Database¶
Datatrail uses the PostgresSQL database to store all the registered data. Throughout Datatrail, we use the SQLAlchemy ORM to communicate withthe database and perform database queries.
Schema¶
All database models are defined here.
File¶
DB Table containing name and specs (md5sum, etc.).
Storage Element¶
DB Table containing name, address of the storage location, transfer protocol it prefers and information about disk usage. * Examples of storage element: * CHIME, CANFAR, CEDAR, BELUGA
File Replica¶
DB Table that maps physical copies of files on a storage element. For each file there will be a replica on the storage elements where the file physically is.It contains information about file path on the storage element, replication, deletion and aggregation state, priority and protocols.
Dataset¶
DB Table. A collection of files or other datasets. It is used to encapsulate files and datasets for different purposes. Datasets are also where we apply replication, deletion and aggregation policies.
Hierarchy¶
- Files can belong to a dataset.
- Datasets can belong to other datasets.
- Files → dataset X→ dataset A → dataset Z …
- This allows you to have things like:
- Intensity files belong to an event X.
- Event X belongs to ClassifiedFRBs, Catalog1 and Catalog2.
Replication Policy¶
- Policy for replication of files belonging to a dataset. This policy is added to a dataset when it is created.
- Num replicas, preferred_storage_elemenets, priority.
- When new files are attached to a dataset, the policy is translated to the file and file replica tables as appropriate properties.
- When a dataset is attached to another dataset with a different set of policies, we take the least destructive action on the file replicas.
- Replicate sooner of the two policies.

— DATA EXTRACT —
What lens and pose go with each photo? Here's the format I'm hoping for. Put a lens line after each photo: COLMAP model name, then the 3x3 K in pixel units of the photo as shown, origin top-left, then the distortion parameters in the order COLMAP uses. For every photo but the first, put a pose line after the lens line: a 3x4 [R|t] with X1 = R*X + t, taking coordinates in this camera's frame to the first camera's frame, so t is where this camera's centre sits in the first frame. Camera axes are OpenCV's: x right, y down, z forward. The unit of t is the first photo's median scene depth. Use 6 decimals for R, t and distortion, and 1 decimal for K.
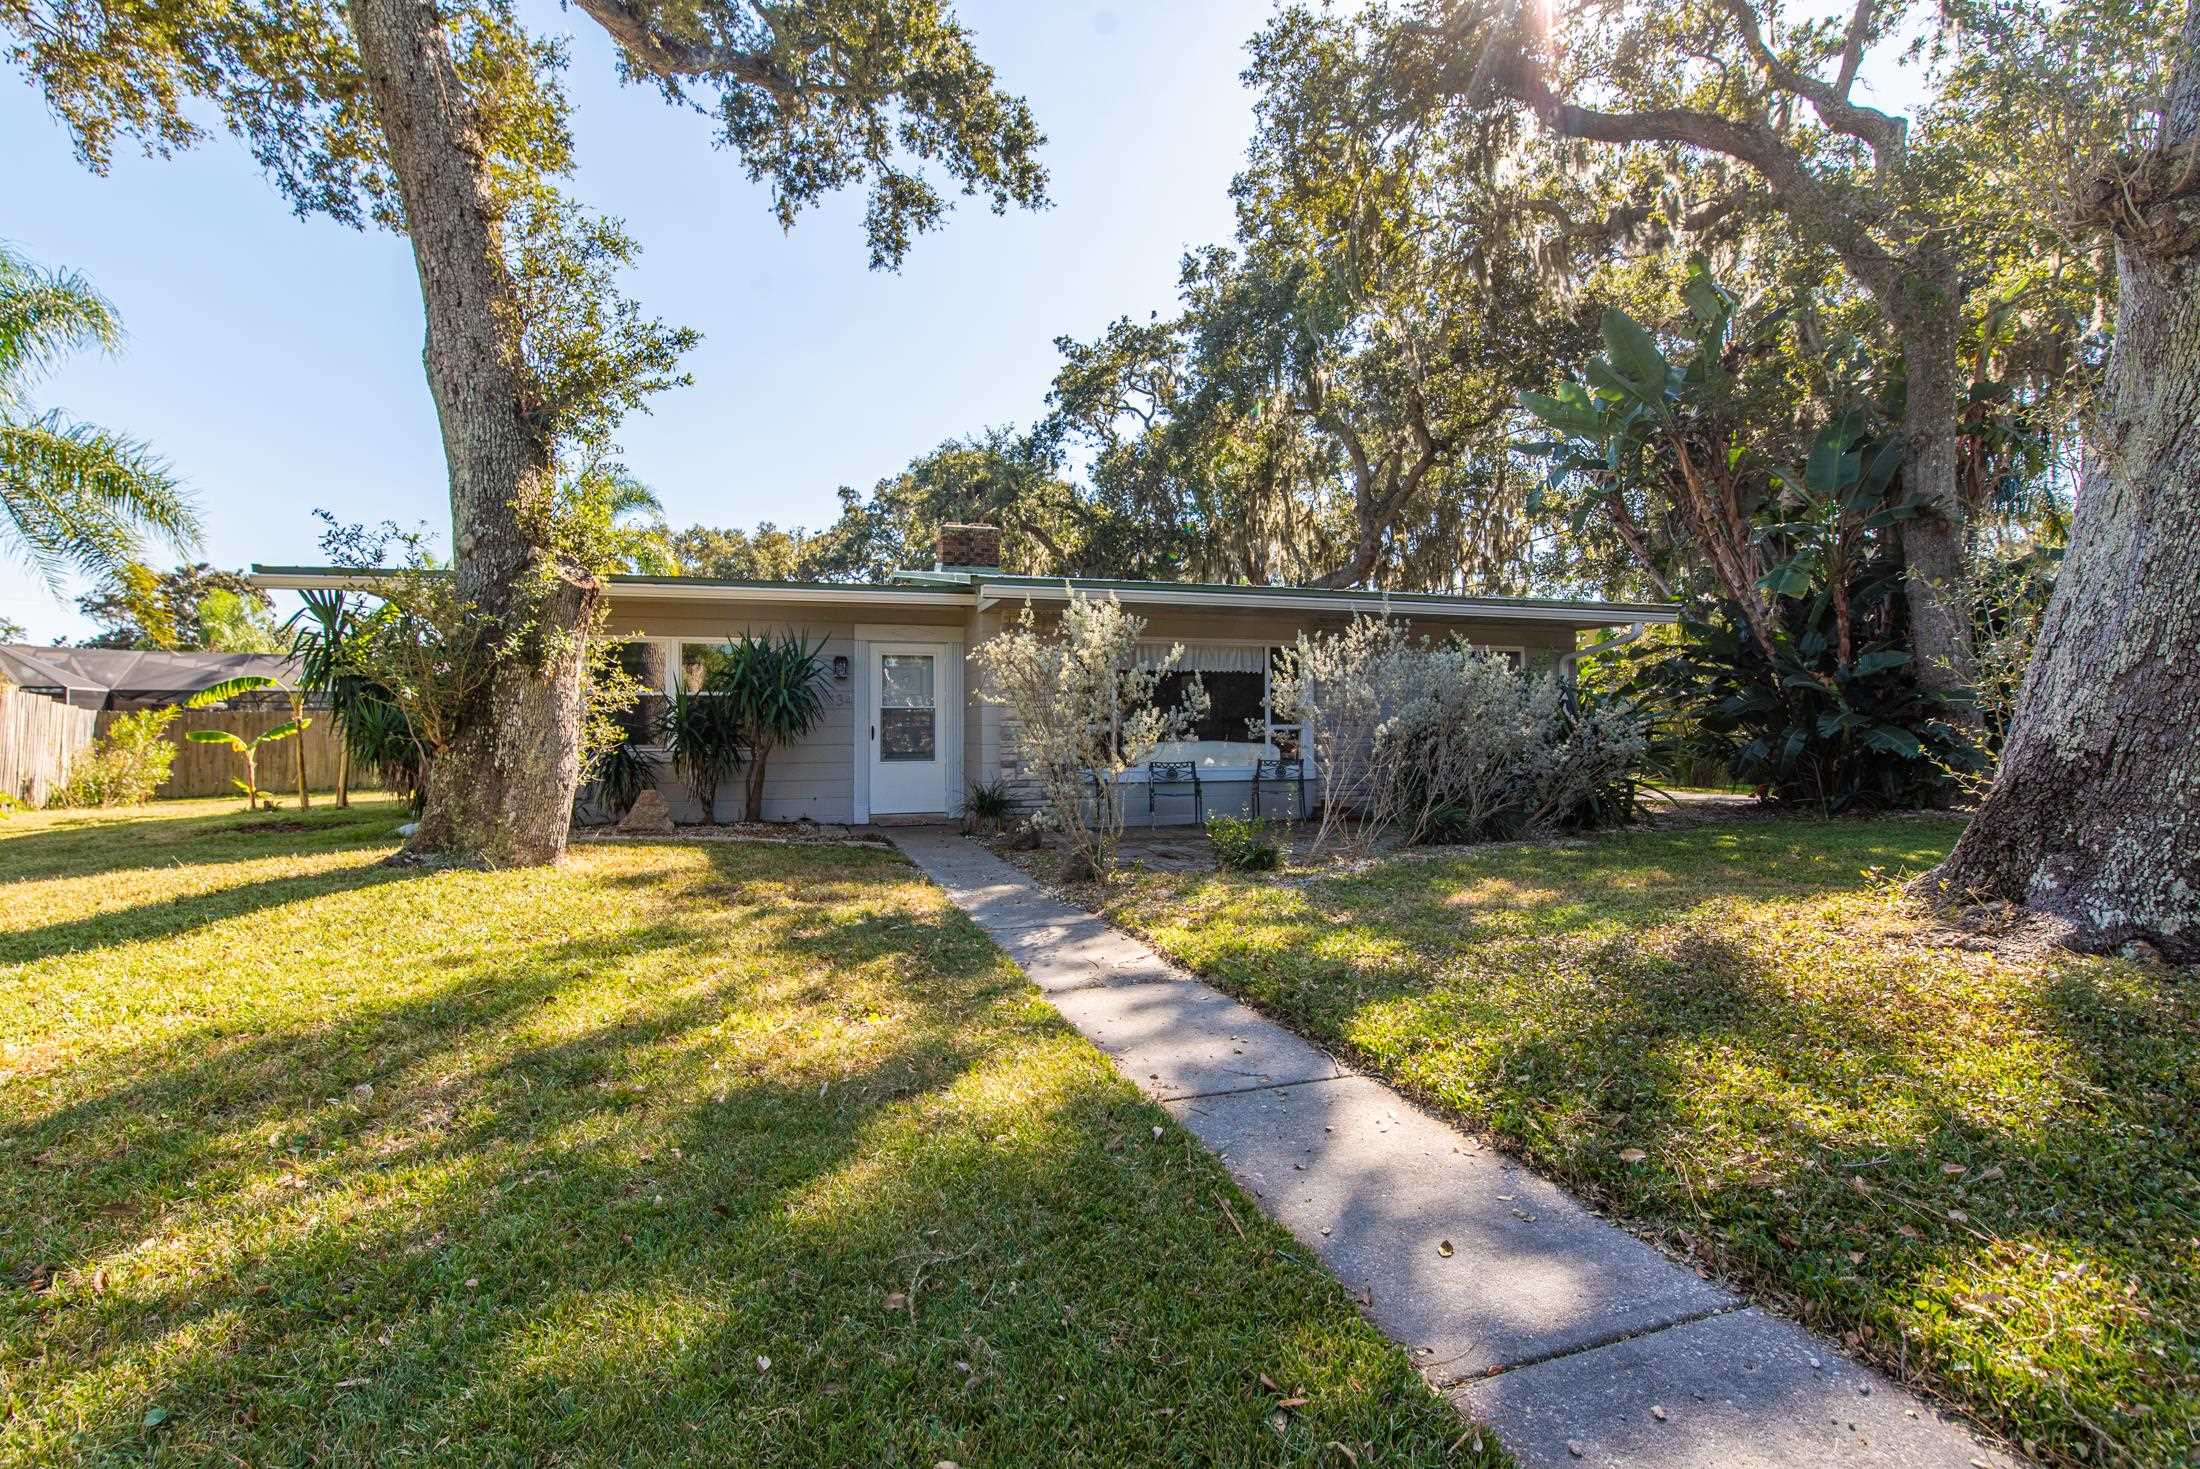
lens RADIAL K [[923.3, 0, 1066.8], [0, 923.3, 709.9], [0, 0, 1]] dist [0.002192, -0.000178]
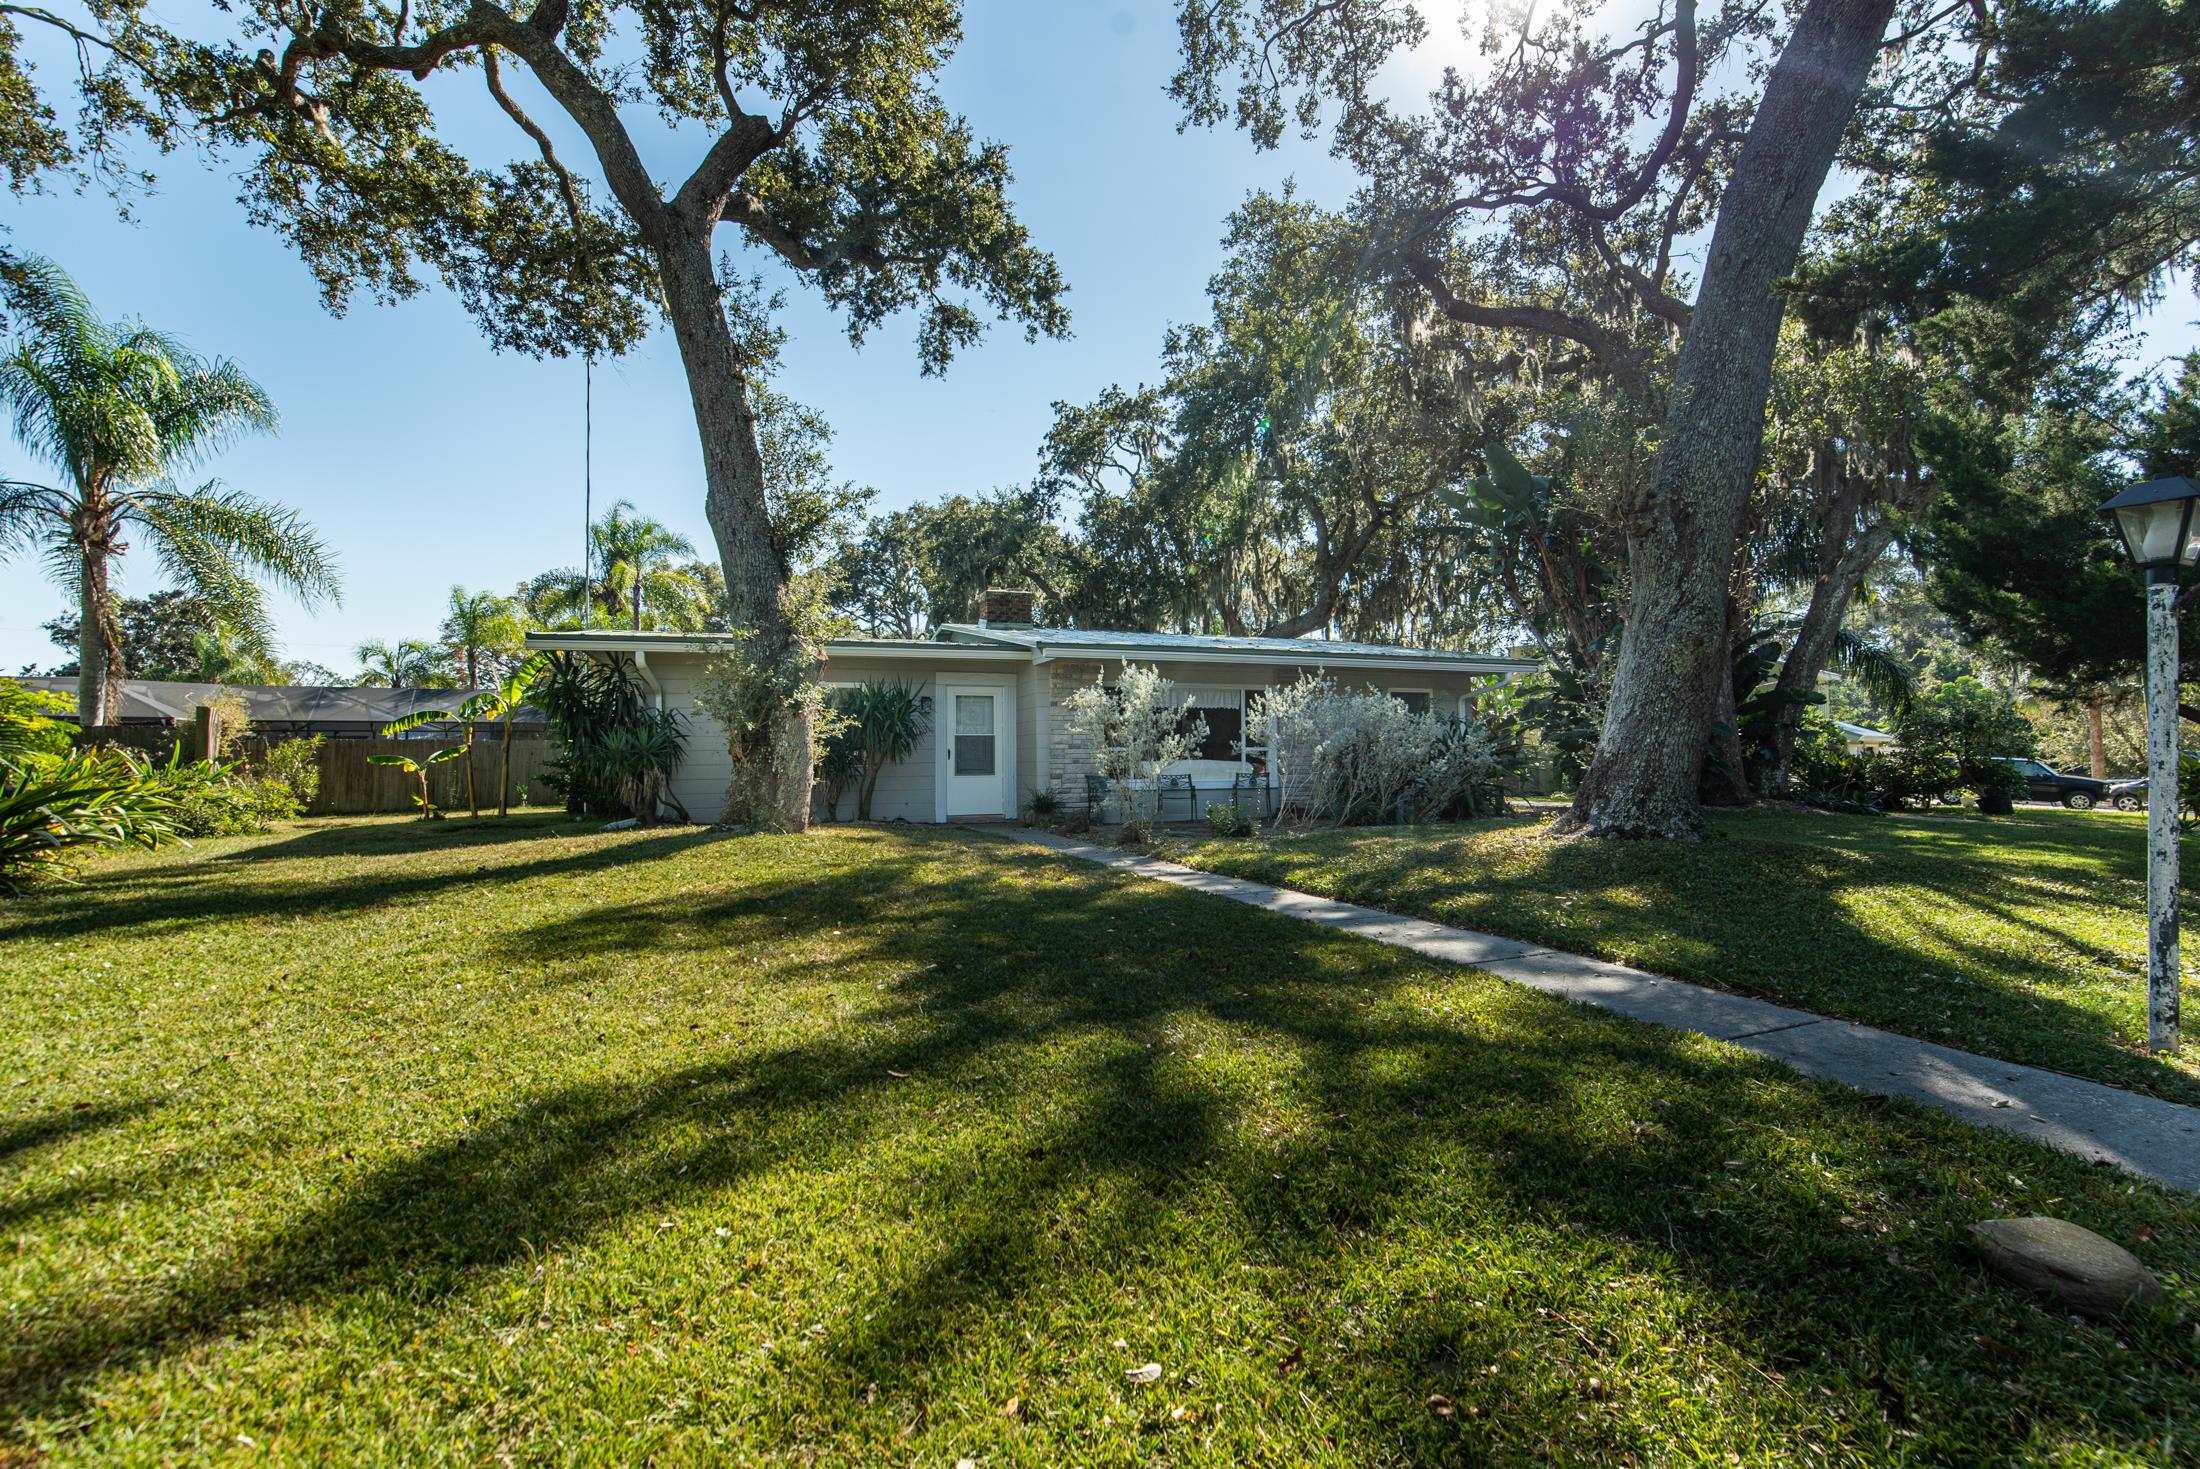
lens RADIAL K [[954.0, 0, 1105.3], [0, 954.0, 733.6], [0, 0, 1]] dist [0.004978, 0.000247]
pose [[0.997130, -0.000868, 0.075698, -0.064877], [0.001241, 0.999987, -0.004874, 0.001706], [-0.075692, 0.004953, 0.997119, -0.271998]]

— PROBLEM DETAILS —
According to the Datatrail database page, what tool does Datatrail use to communicate with the database and perform queries? The data plays no part in what follows.

— EXERCISE ANSWER —
The SQLAlchemy ORM.